Glass cloths: these are typically around 50 x 75cm and of a higher quality, or weight, than tea towels. A minimum of 225 gsm (grams per square metre) is considered acceptable for use with glass. Buying cloths with specific coloured borders labelled ‘Glass’, can again help avoid mistakes in their use and in laundering.
Waiter cloths: white cotton waiter’s cloths are often overlooked in purchasing for smaller establishments, but they provide a signal of quality and hygiene to guests.
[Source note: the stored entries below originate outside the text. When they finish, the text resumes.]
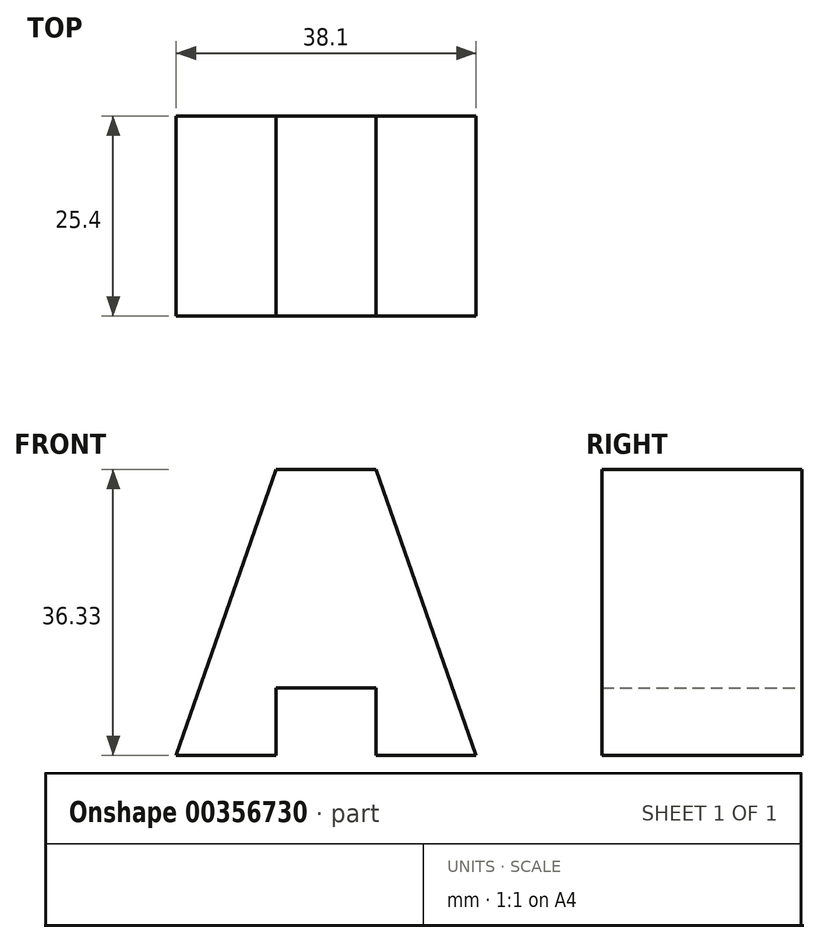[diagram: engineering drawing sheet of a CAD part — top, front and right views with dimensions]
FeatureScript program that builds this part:
annotation { "Feature Type Name" : "Feature", "Feature Type Description" : "" }
export const myFeature = defineFeature(function(context is Context, id is Id, definition is map)
    precondition{}
    {
        {
            var Q0;
            Q0=qCreatedBy(makeId("Front.planeOp"),FACE);
            var sketch = newSketch(context, id + "F0", { "sketchPlane" : qUnion([Q0])});
            skLineSegment(sketch, "E0", {"start": v(-52.57, 0) * mm, "end": v(-39.87, 0) * mm});
            skLineSegment(sketch, "E1", {"start": v(-39.87, 0) * mm, "end": v(-39.87, 8.57) * mm});
            skLineSegment(sketch, "E2", {"start": v(-27.17, 8.57) * mm, "end": v(-27.17, 0) * mm});
            skLineSegment(sketch, "E3", {"start": v(-27.17, 0) * mm, "end": v(-14.47, 0) * mm});
            skLineSegment(sketch, "E4", {"start": v(-27.17, 36.33) * mm, "end": v(-39.87, 36.33) * mm});
            skLineSegment(sketch, "E5", {"start": v(-39.87, 36.33) * mm, "end": v(-52.57, 0) * mm});
            skLineSegment(sketch, "E6", {"start": v(-27.17, 36.33) * mm, "end": v(-14.47, 0) * mm});
            skLineSegment(sketch, "E7", {"start": v(-39.87, 8.57) * mm, "end": v(-27.17, 8.57) * mm});
            skSolve(sketch);
        }
        {
            var Q0;
            Q0=makeQuery(id+"F0.imprint","IMPRINT",FACE,{"disambiguationData":[TD([[makeQuery(id+"F0.imprint","IMPRINT",EDGE,{"derivedFrom":sQuery(id+"F0.wireOp",EDGE,"E0")}),1.0]])]});
            extrude(context, id + "F1", {"entities" : qUnion([Q0]), "depth" : 25.4 * mm});
        }
    });
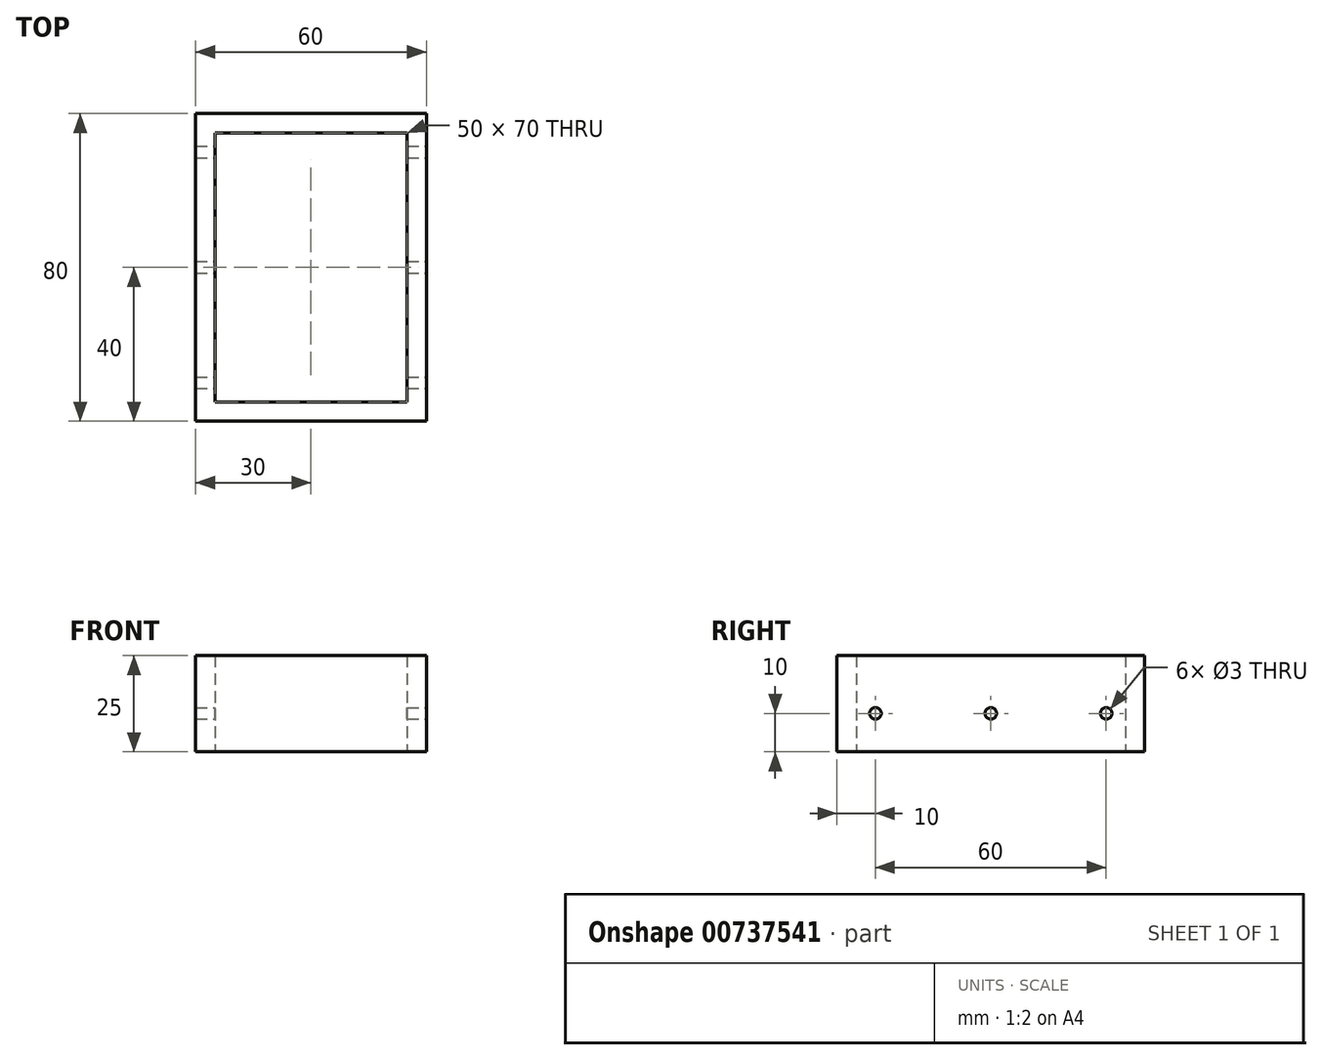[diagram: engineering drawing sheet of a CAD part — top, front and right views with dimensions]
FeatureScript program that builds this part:
annotation { "Feature Type Name" : "Feature", "Feature Type Description" : "" }
export const myFeature = defineFeature(function(context is Context, id is Id, definition is map)
    precondition{}
    {
        {
            var Q0;
            Q0=qCreatedBy(makeId("Top.planeOp"),FACE);
            var sketch = newSketch(context, id + "F0", { "sketchPlane" : qUnion([Q0])});
            skLineSegment(sketch, "E0.bottom", {"start": v(-30, 40) * mm, "end": v(30, 40) * mm});
            skLineSegment(sketch, "E0.top", {"start": v(-30, -40) * mm, "end": v(30, -40) * mm});
            skLineSegment(sketch, "E0.left", {"start": v(-30, 40) * mm, "end": v(-30, -40) * mm});
            skLineSegment(sketch, "E0.right", {"start": v(30, 40) * mm, "end": v(30, -40) * mm});
            skLineSegment(sketch, "E1.0", {"start": v(25, 35) * mm, "end": v(25, -35) * mm});
            skLineSegment(sketch, "E1.1", {"start": v(-25, 35) * mm, "end": v(25, 35) * mm});
            skLineSegment(sketch, "E1.2", {"start": v(-25, 35) * mm, "end": v(-25, -35) * mm});
            skLineSegment(sketch, "E1.3", {"start": v(-25, -35) * mm, "end": v(25, -35) * mm});
            skSolve(sketch);
        }
        {
            var Q0;
            Q0=makeQuery(id+"F0.imprint","IMPRINT",FACE,{"disambiguationData":[TD([[makeQuery(id+"F0.imprint","IMPRINT",EDGE,{"derivedFrom":sQuery(id+"F0.wireOp",EDGE,"E0.bottom")}),-1.0]])]});
            extrude(context, id + "F1", {"entities" : qUnion([Q0]), "depth" : 25 * mm, "offsetDistance" : 25 * mm});
        }
        {
            var Q0;
            Q0=makeQuery(id+"F1.opExtrude","SWEPT_FACE",FACE,{"disambiguationData":[OSD([sQuery(id+"F0.wireOp",EDGE,"E0.right")])]});
            var sketch = newSketch(context, id + "F2", { "sketchPlane" : qUnion([Q0])});
            skCircle(sketch, "E2", {"center": v(0, 10) * mm, "radius": 1.5 * mm});
            skCircle(sketch, "E3", {"center": v(-30, 10) * mm, "radius": 1.5 * mm});
            skCircle(sketch, "E4", {"center": v(30, 10) * mm, "radius": 1.5 * mm});
            skSolve(sketch);
        }
        {
            var Q0;
            Q0=makeQuery(id+"F2.imprint","IMPRINT",FACE,{"disambiguationData":[TD([[makeQuery(id+"F2.imprint","IMPRINT",EDGE,{"derivedFrom":sQuery(id+"F2.wireOp",EDGE,"E3")}),1.0]])]});
            var Q1;
            Q1=makeQuery(id+"F2.imprint","IMPRINT",FACE,{"disambiguationData":[TD([[makeQuery(id+"F2.imprint","IMPRINT",EDGE,{"derivedFrom":sQuery(id+"F2.wireOp",EDGE,"E2")}),1.0]])]});
            var Q2;
            Q2=makeQuery(id+"F2.imprint","IMPRINT",FACE,{"disambiguationData":[TD([[makeQuery(id+"F2.imprint","IMPRINT",EDGE,{"derivedFrom":sQuery(id+"F2.wireOp",EDGE,"E4")}),1.0]])]});
            extrude(context, id + "F3", {"entities" : qUnion([Q0, Q1, Q2]), "operationType" : NewBodyOperationType.REMOVE, "endBound" : BoundingType.THROUGH_ALL, "oppositeDirection" : true, "depth" : 25 * mm, "offsetDistance" : 25 * mm});
        }
    });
For this reason, these should be of a better quality with a minimum of 215 gsm.
Stockinette Dishcloths: typically, these are 75% Cotton and are more durable for repeated laundering.
Oven cleaning cloths: these are typically 55 x 90cm in size and usually of a lattice fabric to provide strength in their more heavy-duty use, and make them easily identifiable to avoid cross-use between areas of raw and cooked food.
Napkins: it is important that your choice of napkin matches the quality and design of your table linen. It is also useful to make the napkins clearly distinguishable from your other kitchen linen, to avoid mistakes. The waiters cloths, in particular, should have a differently coloured border as these they can sometimes be mistaken for napkins.
Specialist suppliers will be able to provide all your items under a single quote, so that you can compare costs and make savings, as well speed up re-ordering.